### WORK INSTRUCTION
Using the data below, print exactly the line with "left front paw: (349, 500)", the line with "left back paw: (378, 302)", and every line between them, but none of the pictures.

Collected data:
-.-.-

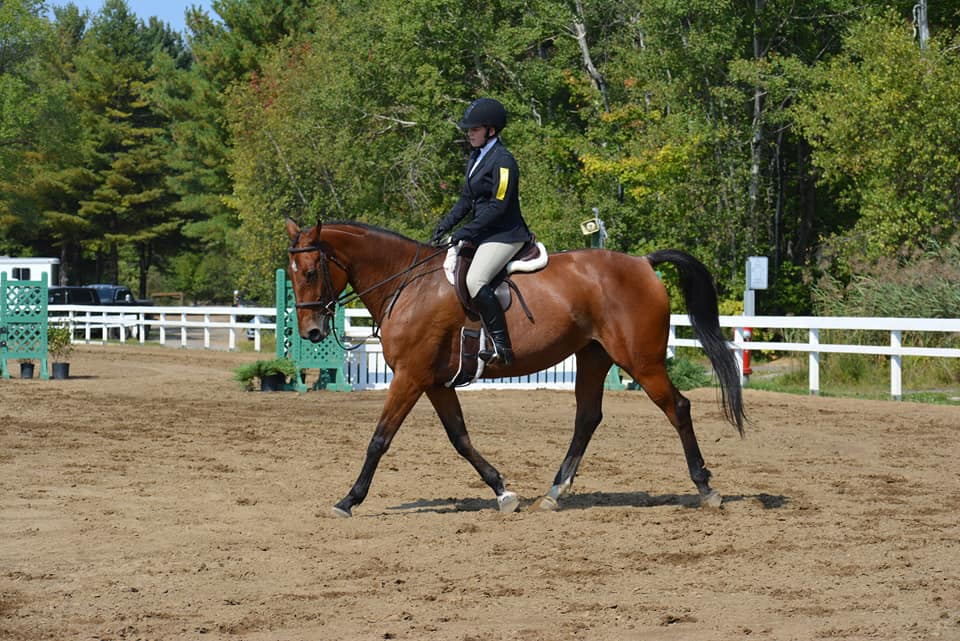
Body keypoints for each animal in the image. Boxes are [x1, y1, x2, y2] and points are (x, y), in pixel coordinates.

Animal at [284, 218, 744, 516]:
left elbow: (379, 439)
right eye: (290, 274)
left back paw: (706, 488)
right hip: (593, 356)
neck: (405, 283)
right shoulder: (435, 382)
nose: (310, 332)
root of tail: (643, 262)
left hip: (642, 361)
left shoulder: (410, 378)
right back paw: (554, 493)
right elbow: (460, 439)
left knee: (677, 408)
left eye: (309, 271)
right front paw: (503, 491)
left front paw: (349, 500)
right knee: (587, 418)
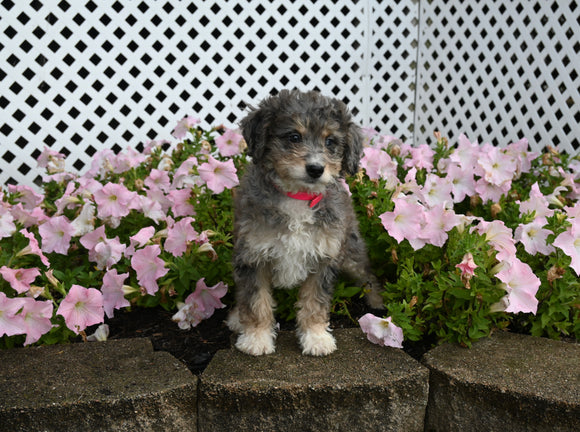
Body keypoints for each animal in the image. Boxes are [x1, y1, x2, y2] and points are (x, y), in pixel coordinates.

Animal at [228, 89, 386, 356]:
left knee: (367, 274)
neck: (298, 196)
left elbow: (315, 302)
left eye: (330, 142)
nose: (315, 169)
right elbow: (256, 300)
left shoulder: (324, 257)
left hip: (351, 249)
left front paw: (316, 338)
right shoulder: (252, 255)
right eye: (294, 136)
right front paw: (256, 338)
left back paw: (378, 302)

-.-.-

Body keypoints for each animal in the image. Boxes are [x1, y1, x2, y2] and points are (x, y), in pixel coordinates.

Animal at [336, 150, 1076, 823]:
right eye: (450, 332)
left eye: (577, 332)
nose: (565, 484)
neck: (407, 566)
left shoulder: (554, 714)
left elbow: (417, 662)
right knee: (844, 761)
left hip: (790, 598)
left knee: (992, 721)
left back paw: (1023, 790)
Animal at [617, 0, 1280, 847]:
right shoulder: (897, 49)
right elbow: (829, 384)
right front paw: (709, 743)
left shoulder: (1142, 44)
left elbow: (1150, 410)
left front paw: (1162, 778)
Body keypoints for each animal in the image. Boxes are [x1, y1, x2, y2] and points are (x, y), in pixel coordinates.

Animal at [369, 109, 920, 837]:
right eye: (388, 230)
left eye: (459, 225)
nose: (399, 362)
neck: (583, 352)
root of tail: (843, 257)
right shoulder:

-.-.-

### TASK RESPONSE
left front paw: (349, 500)
right knee: (587, 418)
Body keypoints for each animal in the image. Boxes are [x1, y1, x2, y2] and points are (x, y), in pixel coordinates.

Animal at [228, 89, 386, 356]:
left knee: (367, 274)
neck: (298, 196)
left elbow: (315, 302)
left eye: (330, 142)
nose: (315, 169)
right elbow: (256, 300)
left shoulder: (324, 257)
left hip: (351, 249)
left front paw: (316, 338)
right shoulder: (252, 255)
right eye: (294, 136)
right front paw: (256, 338)
left back paw: (378, 302)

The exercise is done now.